Joann Fabrics shuttered all of its stores nationwide by mid-2025 following years of financial strain tied to heavy private-equity debt, declining post-pandemic sales, supply-chain disruptions and repeated bankruptcy filings that ended in liquidation.

Rite Aid’s closure stemmed from crippling debt, intense competition from larger pharmacy chains and mounting legal costs tied to opioid litigation, ultimately leading to the shutdown of all locations by late 2025. Taken together, the closures reflect a series of individual business and management decisions rather than a single economic failure unique to The Dalles.

Many say that retail sales are being lost to online giants.
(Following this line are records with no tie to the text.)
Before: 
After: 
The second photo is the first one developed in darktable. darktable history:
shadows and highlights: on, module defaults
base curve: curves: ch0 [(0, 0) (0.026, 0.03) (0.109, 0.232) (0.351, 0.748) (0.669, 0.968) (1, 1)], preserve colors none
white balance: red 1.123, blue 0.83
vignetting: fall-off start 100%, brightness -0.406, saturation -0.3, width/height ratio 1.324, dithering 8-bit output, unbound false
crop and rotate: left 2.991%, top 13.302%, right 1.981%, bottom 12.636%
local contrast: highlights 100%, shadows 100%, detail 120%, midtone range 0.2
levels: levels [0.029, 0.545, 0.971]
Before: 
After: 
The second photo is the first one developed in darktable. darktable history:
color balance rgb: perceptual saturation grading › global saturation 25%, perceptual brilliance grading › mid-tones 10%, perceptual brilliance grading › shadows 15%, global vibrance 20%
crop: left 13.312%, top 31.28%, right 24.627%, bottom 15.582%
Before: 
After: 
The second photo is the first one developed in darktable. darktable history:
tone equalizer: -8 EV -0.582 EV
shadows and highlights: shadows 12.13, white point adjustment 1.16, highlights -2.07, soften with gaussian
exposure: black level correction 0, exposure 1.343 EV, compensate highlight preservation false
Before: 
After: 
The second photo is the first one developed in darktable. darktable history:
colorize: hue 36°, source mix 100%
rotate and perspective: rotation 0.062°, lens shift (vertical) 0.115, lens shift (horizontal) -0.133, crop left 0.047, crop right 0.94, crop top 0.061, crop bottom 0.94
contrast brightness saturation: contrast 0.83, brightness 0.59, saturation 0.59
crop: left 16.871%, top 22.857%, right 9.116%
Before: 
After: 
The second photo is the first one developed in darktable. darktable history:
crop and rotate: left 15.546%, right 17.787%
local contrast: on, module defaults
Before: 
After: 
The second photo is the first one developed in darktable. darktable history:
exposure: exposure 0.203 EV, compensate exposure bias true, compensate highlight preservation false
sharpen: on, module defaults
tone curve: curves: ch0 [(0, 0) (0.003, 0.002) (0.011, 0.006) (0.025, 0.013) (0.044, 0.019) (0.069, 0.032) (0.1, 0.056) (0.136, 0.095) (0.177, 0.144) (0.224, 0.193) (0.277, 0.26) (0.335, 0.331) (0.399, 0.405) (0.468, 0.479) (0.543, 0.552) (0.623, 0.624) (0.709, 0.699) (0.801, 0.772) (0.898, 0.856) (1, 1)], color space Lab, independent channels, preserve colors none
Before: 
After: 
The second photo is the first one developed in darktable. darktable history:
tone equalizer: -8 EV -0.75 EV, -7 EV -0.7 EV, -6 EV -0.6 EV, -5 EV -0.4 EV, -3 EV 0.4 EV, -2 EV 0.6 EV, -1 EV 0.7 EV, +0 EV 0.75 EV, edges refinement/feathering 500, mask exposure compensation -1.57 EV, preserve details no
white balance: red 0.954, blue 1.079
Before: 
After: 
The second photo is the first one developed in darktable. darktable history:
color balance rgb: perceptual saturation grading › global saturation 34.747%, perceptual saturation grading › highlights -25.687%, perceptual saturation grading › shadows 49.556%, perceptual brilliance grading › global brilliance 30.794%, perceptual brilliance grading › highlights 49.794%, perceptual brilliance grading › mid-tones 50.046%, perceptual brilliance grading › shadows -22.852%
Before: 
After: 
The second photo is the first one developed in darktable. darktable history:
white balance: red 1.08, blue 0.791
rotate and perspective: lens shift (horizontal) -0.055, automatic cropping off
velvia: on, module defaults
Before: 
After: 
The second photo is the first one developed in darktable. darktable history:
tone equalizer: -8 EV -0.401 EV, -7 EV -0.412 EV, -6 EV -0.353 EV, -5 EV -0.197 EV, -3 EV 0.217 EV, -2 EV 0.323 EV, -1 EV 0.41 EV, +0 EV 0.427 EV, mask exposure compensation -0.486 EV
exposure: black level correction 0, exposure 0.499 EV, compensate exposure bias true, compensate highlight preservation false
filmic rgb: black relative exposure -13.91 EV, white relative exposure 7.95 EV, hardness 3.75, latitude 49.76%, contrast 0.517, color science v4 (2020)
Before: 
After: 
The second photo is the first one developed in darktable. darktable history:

As of the most recent government data from December 2025, about 16.4 percent of total U.S. retail sales were made online, meaning consumers ordered goods over the internet for delivery instead of purchasing in physical stores. In that period, total U.S. retail sales were roughly $1.89 trillion, and online (e-commerce) sales made up about $310 billion of that figure, according to census.gov

That percentage is low compared to other nations. China’s population buys about 30 percent of retail online, England, 25 percent.

Cascade Square in The Dalles remains one of the city’s most prominent retail hubs, but the concentration of vacant storefronts has raised questions about long-term retail demand. Business owners and property managers have said the challenges are complex, with no single cause driving closures, but rather a mix of poor management decisions.

CCCNews reached out to Cascade Square property representatives for comment but had not received a response by publication time.